Exercise text:
----
Even women who have remained in marriages for decades, who are entering retirement years, are not staying in unhappy unions, according to an AARP study. These stateside studies are duplicated abroad, as well. A new wave in the women's movement is not - divorcee - but solo artist. 
In this new liberation, women aren't burning their bras. They are metaphorically burning their marriage certificates.  
And, at least one, decided to drag out an old wedding dress, relabel it Acid Neutral, and create meaningful art for herself, and her children. It is taking something old, making it something new, borrowing nothing, and leaving behind the blue.

Why do this? 
From the beginning, I envisioned this project as my new "Baby Book." You know, when you have a baby, you write down everything and take pictures, noting the date. First step, first solid food, first time saying, "mama." There are even those embarrassing photos of our babies sitting on the potty for the first time.
  Now, I wasn't going to take a photo of me using the potty for the first time in that dang dress after asking my husband to move out and then filing for divorce, but you get the idea.
----
Extracted data:

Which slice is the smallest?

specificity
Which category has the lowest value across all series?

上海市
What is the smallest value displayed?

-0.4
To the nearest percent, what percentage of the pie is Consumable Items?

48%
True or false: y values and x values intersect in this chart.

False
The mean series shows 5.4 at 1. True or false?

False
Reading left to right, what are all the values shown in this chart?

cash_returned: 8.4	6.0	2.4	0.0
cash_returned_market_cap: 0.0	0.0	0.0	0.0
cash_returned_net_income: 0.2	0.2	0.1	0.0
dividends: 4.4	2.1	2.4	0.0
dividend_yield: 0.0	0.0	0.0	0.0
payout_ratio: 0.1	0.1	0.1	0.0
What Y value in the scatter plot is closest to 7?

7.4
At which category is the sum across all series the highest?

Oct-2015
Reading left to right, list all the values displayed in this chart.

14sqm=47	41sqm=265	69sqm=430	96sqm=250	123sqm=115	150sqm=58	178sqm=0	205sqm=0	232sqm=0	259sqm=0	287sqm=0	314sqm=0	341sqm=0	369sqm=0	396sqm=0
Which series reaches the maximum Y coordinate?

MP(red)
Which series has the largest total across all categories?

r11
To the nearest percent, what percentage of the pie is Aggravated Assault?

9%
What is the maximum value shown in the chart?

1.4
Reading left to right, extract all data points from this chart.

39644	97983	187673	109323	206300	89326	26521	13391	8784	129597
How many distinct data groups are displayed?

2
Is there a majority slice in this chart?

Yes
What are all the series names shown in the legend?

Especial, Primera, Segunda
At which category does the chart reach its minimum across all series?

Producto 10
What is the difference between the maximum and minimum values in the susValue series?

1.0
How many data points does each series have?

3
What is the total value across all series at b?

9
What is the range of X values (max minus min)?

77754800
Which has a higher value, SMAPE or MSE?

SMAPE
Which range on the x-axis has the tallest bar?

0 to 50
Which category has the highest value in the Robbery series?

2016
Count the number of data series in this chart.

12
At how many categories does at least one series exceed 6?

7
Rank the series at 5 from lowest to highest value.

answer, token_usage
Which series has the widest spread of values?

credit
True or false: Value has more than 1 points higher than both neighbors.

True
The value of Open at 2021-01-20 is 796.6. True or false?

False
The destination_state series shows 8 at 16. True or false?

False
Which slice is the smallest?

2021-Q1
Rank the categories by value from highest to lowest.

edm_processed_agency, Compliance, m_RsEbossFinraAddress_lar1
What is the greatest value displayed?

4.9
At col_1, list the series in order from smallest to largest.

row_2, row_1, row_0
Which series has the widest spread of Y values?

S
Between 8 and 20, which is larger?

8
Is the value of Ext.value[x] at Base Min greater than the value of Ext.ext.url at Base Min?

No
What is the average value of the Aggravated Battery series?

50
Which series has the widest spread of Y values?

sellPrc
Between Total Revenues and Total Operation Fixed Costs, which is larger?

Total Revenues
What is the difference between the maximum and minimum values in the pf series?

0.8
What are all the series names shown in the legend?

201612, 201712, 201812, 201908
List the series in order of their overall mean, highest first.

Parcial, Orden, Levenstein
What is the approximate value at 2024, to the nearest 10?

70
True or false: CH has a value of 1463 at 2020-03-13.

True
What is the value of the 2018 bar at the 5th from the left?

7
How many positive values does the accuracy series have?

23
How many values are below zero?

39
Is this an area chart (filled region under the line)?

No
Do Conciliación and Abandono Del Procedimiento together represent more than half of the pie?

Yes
----
Instructions to follow:
Render this sentence from the wedding dress text in Spanish: "In this new liberation, women aren't burning their bras."

Response for this exercise:
En esta nueva liberación, las mujeres no están quemando sus sostenes.